__PROBLEM TO SOLVE__. Return the data that follows exactly, with each line intact.
━━━━━ RECORDS FOR THIS EXERCISE
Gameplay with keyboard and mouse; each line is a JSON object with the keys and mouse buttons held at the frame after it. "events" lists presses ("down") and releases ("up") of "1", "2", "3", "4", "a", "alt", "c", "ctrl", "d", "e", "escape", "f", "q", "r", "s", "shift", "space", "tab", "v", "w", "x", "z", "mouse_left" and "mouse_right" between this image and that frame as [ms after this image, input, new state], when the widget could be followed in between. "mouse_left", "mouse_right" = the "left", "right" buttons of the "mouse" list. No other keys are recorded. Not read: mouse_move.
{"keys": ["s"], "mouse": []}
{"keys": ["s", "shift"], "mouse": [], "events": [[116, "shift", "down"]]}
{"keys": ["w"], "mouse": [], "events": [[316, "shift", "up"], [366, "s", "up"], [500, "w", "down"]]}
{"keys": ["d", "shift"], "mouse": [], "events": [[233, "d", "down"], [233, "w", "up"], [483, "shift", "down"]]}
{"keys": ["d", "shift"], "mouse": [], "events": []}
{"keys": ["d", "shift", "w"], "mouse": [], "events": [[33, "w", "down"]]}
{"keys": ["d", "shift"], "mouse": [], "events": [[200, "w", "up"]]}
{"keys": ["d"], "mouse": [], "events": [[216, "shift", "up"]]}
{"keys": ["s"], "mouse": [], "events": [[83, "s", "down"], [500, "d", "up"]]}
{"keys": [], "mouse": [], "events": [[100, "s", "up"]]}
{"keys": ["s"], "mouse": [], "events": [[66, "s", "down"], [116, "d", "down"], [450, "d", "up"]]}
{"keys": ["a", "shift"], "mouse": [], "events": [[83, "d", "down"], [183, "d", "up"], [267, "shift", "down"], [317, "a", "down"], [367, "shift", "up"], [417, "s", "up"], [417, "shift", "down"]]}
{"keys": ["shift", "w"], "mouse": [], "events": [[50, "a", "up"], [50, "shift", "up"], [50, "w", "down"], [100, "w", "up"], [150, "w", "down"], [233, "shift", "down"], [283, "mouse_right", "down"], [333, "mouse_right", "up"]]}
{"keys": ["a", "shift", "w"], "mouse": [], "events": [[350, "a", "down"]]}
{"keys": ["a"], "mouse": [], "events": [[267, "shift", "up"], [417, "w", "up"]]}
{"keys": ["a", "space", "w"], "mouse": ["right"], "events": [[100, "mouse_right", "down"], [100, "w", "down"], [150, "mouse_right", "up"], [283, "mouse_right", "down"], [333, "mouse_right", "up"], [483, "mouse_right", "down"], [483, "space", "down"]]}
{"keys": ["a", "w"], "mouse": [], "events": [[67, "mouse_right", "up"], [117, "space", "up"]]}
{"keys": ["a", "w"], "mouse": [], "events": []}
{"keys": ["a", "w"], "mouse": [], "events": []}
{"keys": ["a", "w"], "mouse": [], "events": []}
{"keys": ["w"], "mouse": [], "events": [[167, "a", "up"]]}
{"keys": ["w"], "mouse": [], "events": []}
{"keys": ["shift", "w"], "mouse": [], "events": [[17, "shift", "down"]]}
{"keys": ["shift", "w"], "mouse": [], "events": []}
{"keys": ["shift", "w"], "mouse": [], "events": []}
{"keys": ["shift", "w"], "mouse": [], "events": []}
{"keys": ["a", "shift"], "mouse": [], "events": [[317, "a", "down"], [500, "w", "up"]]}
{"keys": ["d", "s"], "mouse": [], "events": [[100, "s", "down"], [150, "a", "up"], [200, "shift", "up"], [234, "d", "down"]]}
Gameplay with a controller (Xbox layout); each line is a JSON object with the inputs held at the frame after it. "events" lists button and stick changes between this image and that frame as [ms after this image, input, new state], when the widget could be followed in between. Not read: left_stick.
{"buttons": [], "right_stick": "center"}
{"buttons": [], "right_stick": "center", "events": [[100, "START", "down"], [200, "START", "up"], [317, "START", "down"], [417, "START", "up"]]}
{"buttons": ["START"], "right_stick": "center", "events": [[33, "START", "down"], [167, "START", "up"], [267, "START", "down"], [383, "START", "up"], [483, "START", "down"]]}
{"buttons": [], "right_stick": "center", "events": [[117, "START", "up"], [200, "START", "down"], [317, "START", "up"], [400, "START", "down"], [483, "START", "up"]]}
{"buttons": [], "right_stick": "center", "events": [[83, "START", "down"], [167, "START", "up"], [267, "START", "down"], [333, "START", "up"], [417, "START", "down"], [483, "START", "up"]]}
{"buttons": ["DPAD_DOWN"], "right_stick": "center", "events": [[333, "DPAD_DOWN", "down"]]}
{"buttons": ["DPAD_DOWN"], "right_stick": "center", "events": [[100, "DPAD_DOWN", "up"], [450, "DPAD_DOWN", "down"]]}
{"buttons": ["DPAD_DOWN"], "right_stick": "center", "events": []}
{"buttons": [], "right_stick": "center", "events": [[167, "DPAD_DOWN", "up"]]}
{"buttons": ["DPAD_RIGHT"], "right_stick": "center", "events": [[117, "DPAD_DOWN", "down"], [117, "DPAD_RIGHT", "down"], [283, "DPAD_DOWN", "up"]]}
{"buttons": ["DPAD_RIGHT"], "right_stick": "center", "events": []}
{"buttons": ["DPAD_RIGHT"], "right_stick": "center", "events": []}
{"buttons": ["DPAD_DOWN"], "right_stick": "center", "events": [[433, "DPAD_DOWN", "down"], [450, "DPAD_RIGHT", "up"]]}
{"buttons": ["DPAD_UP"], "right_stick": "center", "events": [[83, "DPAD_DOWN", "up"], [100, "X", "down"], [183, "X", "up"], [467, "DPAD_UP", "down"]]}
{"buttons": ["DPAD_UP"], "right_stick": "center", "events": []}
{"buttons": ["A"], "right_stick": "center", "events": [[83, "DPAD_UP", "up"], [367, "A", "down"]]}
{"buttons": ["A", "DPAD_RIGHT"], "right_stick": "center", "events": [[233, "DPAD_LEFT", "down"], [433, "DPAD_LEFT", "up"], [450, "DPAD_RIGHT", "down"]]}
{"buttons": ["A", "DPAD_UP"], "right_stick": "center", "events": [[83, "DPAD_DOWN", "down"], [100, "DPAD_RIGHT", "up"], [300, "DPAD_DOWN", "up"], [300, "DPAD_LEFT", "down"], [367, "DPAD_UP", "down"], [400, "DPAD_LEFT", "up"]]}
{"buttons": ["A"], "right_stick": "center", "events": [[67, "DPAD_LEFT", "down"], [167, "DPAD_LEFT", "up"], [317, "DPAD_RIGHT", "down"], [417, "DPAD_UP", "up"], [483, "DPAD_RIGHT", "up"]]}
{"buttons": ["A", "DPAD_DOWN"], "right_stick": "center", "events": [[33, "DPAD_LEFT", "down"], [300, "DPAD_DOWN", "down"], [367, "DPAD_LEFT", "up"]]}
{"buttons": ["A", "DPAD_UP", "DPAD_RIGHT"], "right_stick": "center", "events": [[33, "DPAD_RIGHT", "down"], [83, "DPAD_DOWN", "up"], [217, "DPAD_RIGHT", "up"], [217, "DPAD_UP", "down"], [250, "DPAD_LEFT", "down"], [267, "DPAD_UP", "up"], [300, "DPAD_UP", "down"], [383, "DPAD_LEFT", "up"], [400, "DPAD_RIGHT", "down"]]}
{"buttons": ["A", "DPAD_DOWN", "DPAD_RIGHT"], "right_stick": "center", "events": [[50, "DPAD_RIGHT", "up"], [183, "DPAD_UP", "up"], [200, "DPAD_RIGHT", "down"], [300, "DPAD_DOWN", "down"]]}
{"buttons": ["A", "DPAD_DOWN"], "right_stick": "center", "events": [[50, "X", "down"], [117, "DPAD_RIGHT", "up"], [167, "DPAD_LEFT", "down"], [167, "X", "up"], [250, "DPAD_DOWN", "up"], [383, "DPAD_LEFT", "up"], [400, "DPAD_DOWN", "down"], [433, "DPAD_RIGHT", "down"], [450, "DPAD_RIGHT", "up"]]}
━━━━━━━━━━
__REPLY__.
Gameplay with keyboard and mouse; each line is a JSON object with the keys and mouse buttons held at the frame after it. "events" lists presses ("down") and releases ("up") of "1", "2", "3", "4", "a", "alt", "c", "ctrl", "d", "e", "escape", "f", "q", "r", "s", "shift", "space", "tab", "v", "w", "x", "z", "mouse_left" and "mouse_right" between this image and that frame as [ms after this image, input, new state], when the widget could be followed in between. "mouse_left", "mouse_right" = the "left", "right" buttons of the "mouse" list. No other keys are recorded. Not read: mouse_move.
{"keys": ["s"], "mouse": []}
{"keys": ["s", "shift"], "mouse": [], "events": [[116, "shift", "down"]]}
{"keys": ["w"], "mouse": [], "events": [[316, "shift", "up"], [366, "s", "up"], [500, "w", "down"]]}
{"keys": ["d", "shift"], "mouse": [], "events": [[233, "d", "down"], [233, "w", "up"], [483, "shift", "down"]]}
{"keys": ["d", "shift"], "mouse": [], "events": []}
{"keys": ["d", "shift", "w"], "mouse": [], "events": [[33, "w", "down"]]}
{"keys": ["d", "shift"], "mouse": [], "events": [[200, "w", "up"]]}
{"keys": ["d"], "mouse": [], "events": [[216, "shift", "up"]]}
{"keys": ["s"], "mouse": [], "events": [[83, "s", "down"], [500, "d", "up"]]}
{"keys": [], "mouse": [], "events": [[100, "s", "up"]]}
{"keys": ["s"], "mouse": [], "events": [[66, "s", "down"], [116, "d", "down"], [450, "d", "up"]]}
{"keys": ["a", "shift"], "mouse": [], "events": [[83, "d", "down"], [183, "d", "up"], [267, "shift", "down"], [317, "a", "down"], [367, "shift", "up"], [417, "s", "up"], [417, "shift", "down"]]}
{"keys": ["shift", "w"], "mouse": [], "events": [[50, "a", "up"], [50, "shift", "up"], [50, "w", "down"], [100, "w", "up"], [150, "w", "down"], [233, "shift", "down"], [283, "mouse_right", "down"], [333, "mouse_right", "up"]]}
{"keys": ["a", "shift", "w"], "mouse": [], "events": [[350, "a", "down"]]}
{"keys": ["a"], "mouse": [], "events": [[267, "shift", "up"], [417, "w", "up"]]}
{"keys": ["a", "space", "w"], "mouse": ["right"], "events": [[100, "mouse_right", "down"], [100, "w", "down"], [150, "mouse_right", "up"], [283, "mouse_right", "down"], [333, "mouse_right", "up"], [483, "mouse_right", "down"], [483, "space", "down"]]}
{"keys": ["a", "w"], "mouse": [], "events": [[67, "mouse_right", "up"], [117, "space", "up"]]}
{"keys": ["a", "w"], "mouse": [], "events": []}
{"keys": ["a", "w"], "mouse": [], "events": []}
{"keys": ["a", "w"], "mouse": [], "events": []}
{"keys": ["w"], "mouse": [], "events": [[167, "a", "up"]]}
{"keys": ["w"], "mouse": [], "events": []}
{"keys": ["shift", "w"], "mouse": [], "events": [[17, "shift", "down"]]}
{"keys": ["shift", "w"], "mouse": [], "events": []}
{"keys": ["shift", "w"], "mouse": [], "events": []}
{"keys": ["shift", "w"], "mouse": [], "events": []}
{"keys": ["a", "shift"], "mouse": [], "events": [[317, "a", "down"], [500, "w", "up"]]}
{"keys": ["d", "s"], "mouse": [], "events": [[100, "s", "down"], [150, "a", "up"], [200, "shift", "up"], [234, "d", "down"]]}
Gameplay with a controller (Xbox layout); each line is a JSON object with the inputs held at the frame after it. "events" lists button and stick changes between this image and that frame as [ms after this image, input, new state], when the widget could be followed in between. Not read: left_stick.
{"buttons": [], "right_stick": "center"}
{"buttons": [], "right_stick": "center", "events": [[100, "START", "down"], [200, "START", "up"], [317, "START", "down"], [417, "START", "up"]]}
{"buttons": ["START"], "right_stick": "center", "events": [[33, "START", "down"], [167, "START", "up"], [267, "START", "down"], [383, "START", "up"], [483, "START", "down"]]}
{"buttons": [], "right_stick": "center", "events": [[117, "START", "up"], [200, "START", "down"], [317, "START", "up"], [400, "START", "down"], [483, "START", "up"]]}
{"buttons": [], "right_stick": "center", "events": [[83, "START", "down"], [167, "START", "up"], [267, "START", "down"], [333, "START", "up"], [417, "START", "down"], [483, "START", "up"]]}
{"buttons": ["DPAD_DOWN"], "right_stick": "center", "events": [[333, "DPAD_DOWN", "down"]]}
{"buttons": ["DPAD_DOWN"], "right_stick": "center", "events": [[100, "DPAD_DOWN", "up"], [450, "DPAD_DOWN", "down"]]}
{"buttons": ["DPAD_DOWN"], "right_stick": "center", "events": []}
{"buttons": [], "right_stick": "center", "events": [[167, "DPAD_DOWN", "up"]]}
{"buttons": ["DPAD_RIGHT"], "right_stick": "center", "events": [[117, "DPAD_DOWN", "down"], [117, "DPAD_RIGHT", "down"], [283, "DPAD_DOWN", "up"]]}
{"buttons": ["DPAD_RIGHT"], "right_stick": "center", "events": []}
{"buttons": ["DPAD_RIGHT"], "right_stick": "center", "events": []}
{"buttons": ["DPAD_DOWN"], "right_stick": "center", "events": [[433, "DPAD_DOWN", "down"], [450, "DPAD_RIGHT", "up"]]}
{"buttons": ["DPAD_UP"], "right_stick": "center", "events": [[83, "DPAD_DOWN", "up"], [100, "X", "down"], [183, "X", "up"], [467, "DPAD_UP", "down"]]}
{"buttons": ["DPAD_UP"], "right_stick": "center", "events": []}
{"buttons": ["A"], "right_stick": "center", "events": [[83, "DPAD_UP", "up"], [367, "A", "down"]]}
{"buttons": ["A", "DPAD_RIGHT"], "right_stick": "center", "events": [[233, "DPAD_LEFT", "down"], [433, "DPAD_LEFT", "up"], [450, "DPAD_RIGHT", "down"]]}
{"buttons": ["A", "DPAD_UP"], "right_stick": "center", "events": [[83, "DPAD_DOWN", "down"], [100, "DPAD_RIGHT", "up"], [300, "DPAD_DOWN", "up"], [300, "DPAD_LEFT", "down"], [367, "DPAD_UP", "down"], [400, "DPAD_LEFT", "up"]]}
{"buttons": ["A"], "right_stick": "center", "events": [[67, "DPAD_LEFT", "down"], [167, "DPAD_LEFT", "up"], [317, "DPAD_RIGHT", "down"], [417, "DPAD_UP", "up"], [483, "DPAD_RIGHT", "up"]]}
{"buttons": ["A", "DPAD_DOWN"], "right_stick": "center", "events": [[33, "DPAD_LEFT", "down"], [300, "DPAD_DOWN", "down"], [367, "DPAD_LEFT", "up"]]}
{"buttons": ["A", "DPAD_UP", "DPAD_RIGHT"], "right_stick": "center", "events": [[33, "DPAD_RIGHT", "down"], [83, "DPAD_DOWN", "up"], [217, "DPAD_RIGHT", "up"], [217, "DPAD_UP", "down"], [250, "DPAD_LEFT", "down"], [267, "DPAD_UP", "up"], [300, "DPAD_UP", "down"], [383, "DPAD_LEFT", "up"], [400, "DPAD_RIGHT", "down"]]}
{"buttons": ["A", "DPAD_DOWN", "DPAD_RIGHT"], "right_stick": "center", "events": [[50, "DPAD_RIGHT", "up"], [183, "DPAD_UP", "up"], [200, "DPAD_RIGHT", "down"], [300, "DPAD_DOWN", "down"]]}
{"buttons": ["A", "DPAD_DOWN"], "right_stick": "center", "events": [[50, "X", "down"], [117, "DPAD_RIGHT", "up"], [167, "DPAD_LEFT", "down"], [167, "X", "up"], [250, "DPAD_DOWN", "up"], [383, "DPAD_LEFT", "up"], [400, "DPAD_DOWN", "down"], [433, "DPAD_RIGHT", "down"], [450, "DPAD_RIGHT", "up"]]}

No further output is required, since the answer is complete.